In New Mexico, it is listed as a threatened species. This owl, like the other Screech-owls, has a distinct voice. Its call is said to sound like Morse code.
Even though it can be heard, few Whiskered Screech-owl nests have ever been discovered. Because it is so infrequently observed, nothing is known about its activities.
8. Western Screech-Owl
The list of types of owls in New Mexico is not complete without mentioning Western Screech-owls( Megascops kennicottii).
They are non-migratory. They can be found throughout the western United States and in Mexico. Their distribution extends across much of New Mexico.
Their natural habitat is in the trees, usually along canyons. They don’t mind living in the suburbs or in the desert. This Western Screech owl is small yet the largest of New Mexico’s little owls.
As the name implies, it does not shriek. It creates a “hoo, hoo” sound instead. They blend in nicely with trees and can often be found hiding in plain sight throughout the day, hidden by the tree bark.
9. Northern Pygmy-Owl
The Northern Pygmy-owl(Glaucidium Californians) is a year-round dweller of New Mexico’s mountains.
During the winter, they migrate to lower elevations, often into human-populated regions.
Despite this, they will not use nesting boxes like other owl species. Many raptor species save their prey for later consumption.
Northern types of owls in Mexico are among them. They do not simply store food in tree cavities or holes.
They also use thorns to hang their catches. These little owls are diurnal, waiting for prey to get close enough for them to catch it.
10. Elf Owl
Elf Owls (Micrathene Whitneyi) are native to the American Southwest. New Mexico has a minor population, although it is mostly found in Texas and Arizona.
They can be found in deserts, where they nest in woodpecker holes in cactuses and in some forests. They move south for the winter and spend it in Mexico.
Elf types of owls in Mexico are the tiniest of the owl species. The bulk of their range is threatened or endangered. They primarily feed on crickets, beetles, mice, and the occasional scorpion.
11. Burrowing Owl
Burrowing Owls (Athene cunicularia) are present in New Mexico all year.

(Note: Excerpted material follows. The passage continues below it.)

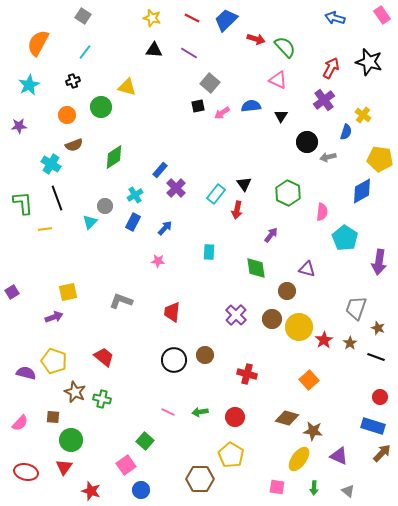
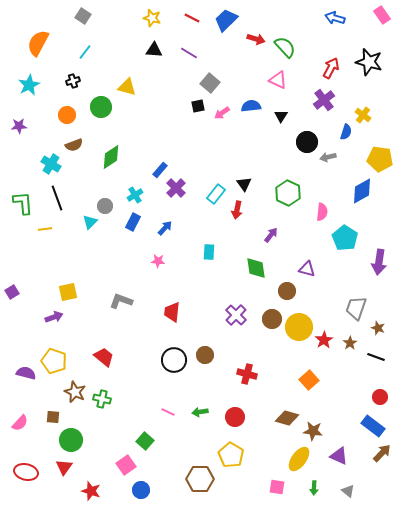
green diamond at (114, 157): moved 3 px left
blue rectangle at (373, 426): rotated 20 degrees clockwise
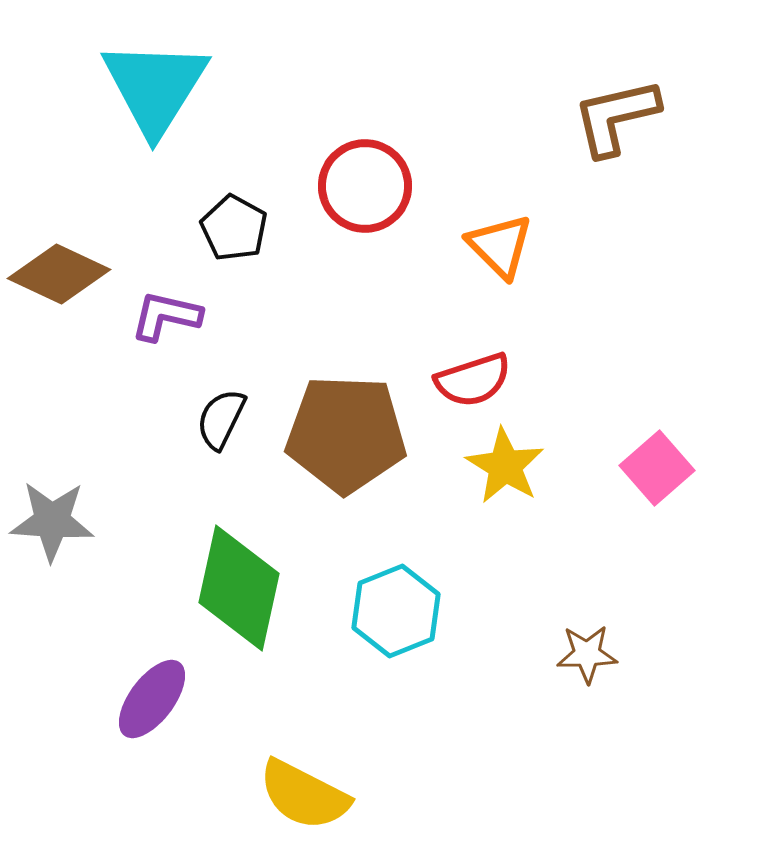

They live in deserts and grasslands and, true to their name, dig holes into building their nests.
Burrowing types of owls in Mexico that only spend the winter in New Mexico may frequently settle in tufts of grass or other vegetation.
Burrowing owls have a unique way of ensuring food availability while nesting.

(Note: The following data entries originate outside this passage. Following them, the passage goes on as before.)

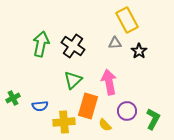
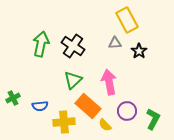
orange rectangle: rotated 65 degrees counterclockwise
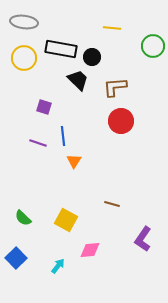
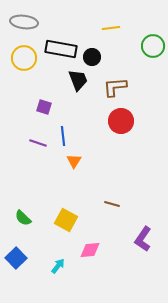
yellow line: moved 1 px left; rotated 12 degrees counterclockwise
black trapezoid: rotated 25 degrees clockwise
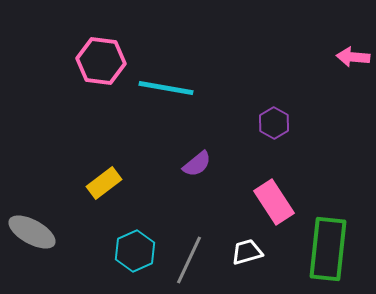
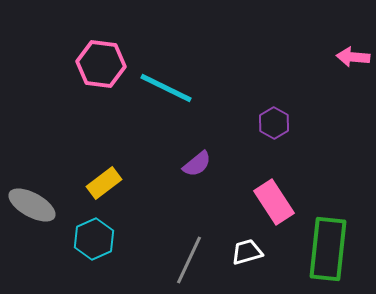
pink hexagon: moved 3 px down
cyan line: rotated 16 degrees clockwise
gray ellipse: moved 27 px up
cyan hexagon: moved 41 px left, 12 px up
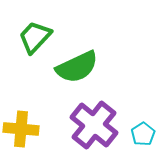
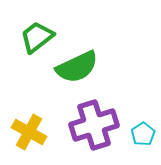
green trapezoid: moved 2 px right; rotated 9 degrees clockwise
purple cross: rotated 33 degrees clockwise
yellow cross: moved 8 px right, 3 px down; rotated 24 degrees clockwise
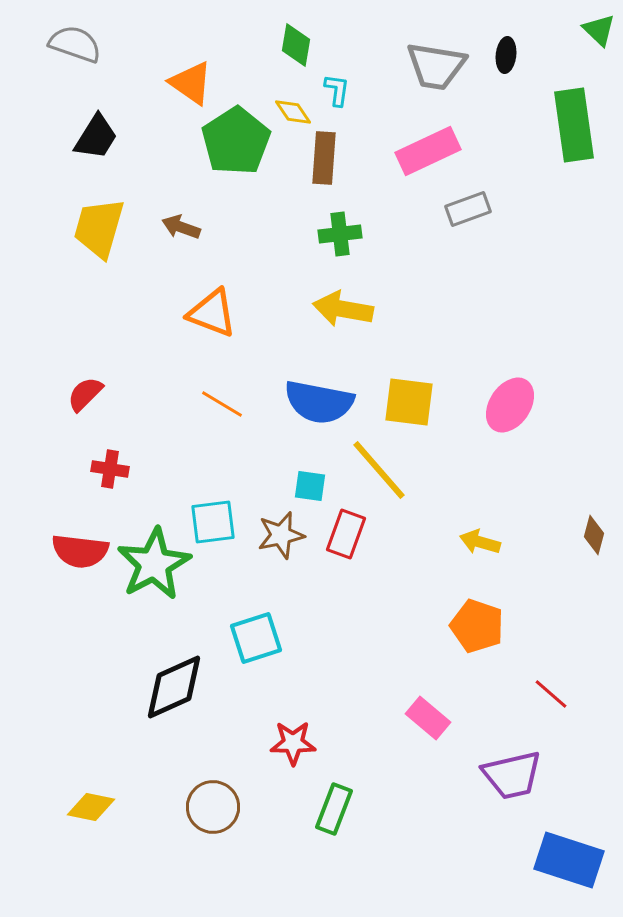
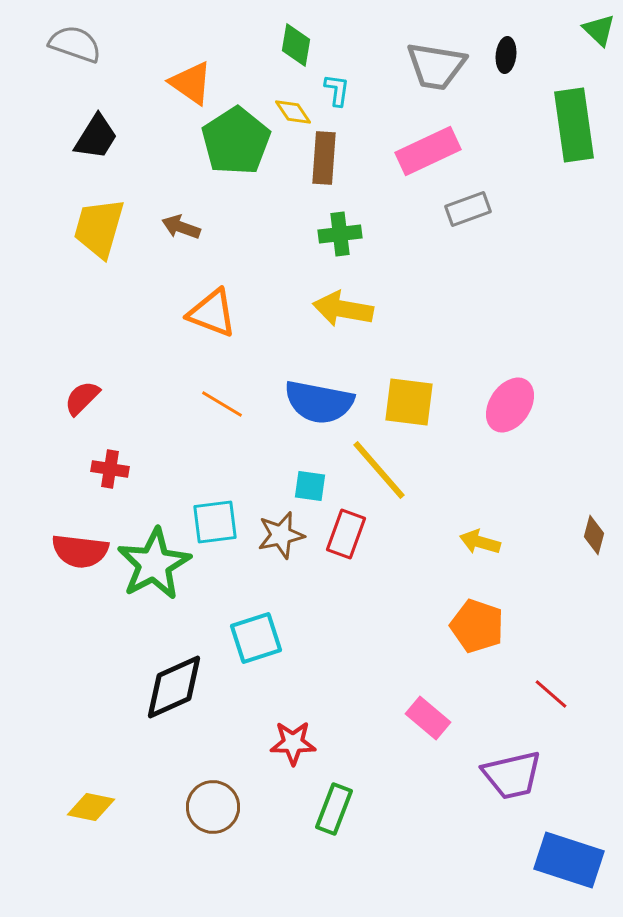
red semicircle at (85, 394): moved 3 px left, 4 px down
cyan square at (213, 522): moved 2 px right
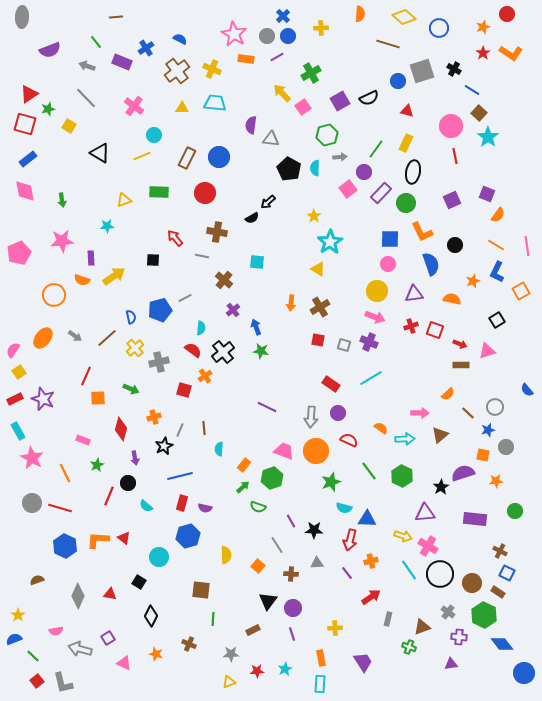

In addition to caching, they will spread animal feces at the entrance to their burrow before laying their eggs. The feces attracts insects that they may readily catch and eat.
12. Mexican Spotted Owl
The Mexican Spotted Owl(Strix Occidentalis) is not just found in Mexico. It also has a permanent population spread out across New Mexico. They can be found in several national forests.
The Mexican Spotted Owl can be found in the Lincoln, Carson, Santa Fe, Gila, and Cibola National Forests. The habits of Mexican Spotted Owls are poorly understood.
Mexican Spotted types of owls in New Mexico are naturally rare and are becoming endangered due to habitat degradation.
Mexican Spotted Owls are similarly endangered due to their modest clutch sizes and delayed breeding.
13. Boreal Owl
The Boreal Owl(Aegolius funerus) is a limited population in northern New Mexico. These types of owls in New Mexico are found in mountain areas.
Boreal Owls nest in trees; however, they will also use nesting boxes. Because these types of owls in Mexico are nocturnal and mostly found at higher elevations, little is known about them.
It is fairly uncommon for female raptors to be noticeably larger than males. Boreal Owls take this to its logical conclusion.
Female Boreal Owls can grow to be twice as large as males. Boreal types of owls in Mexico will find different places to roost daily, making them even more difficult to monitor.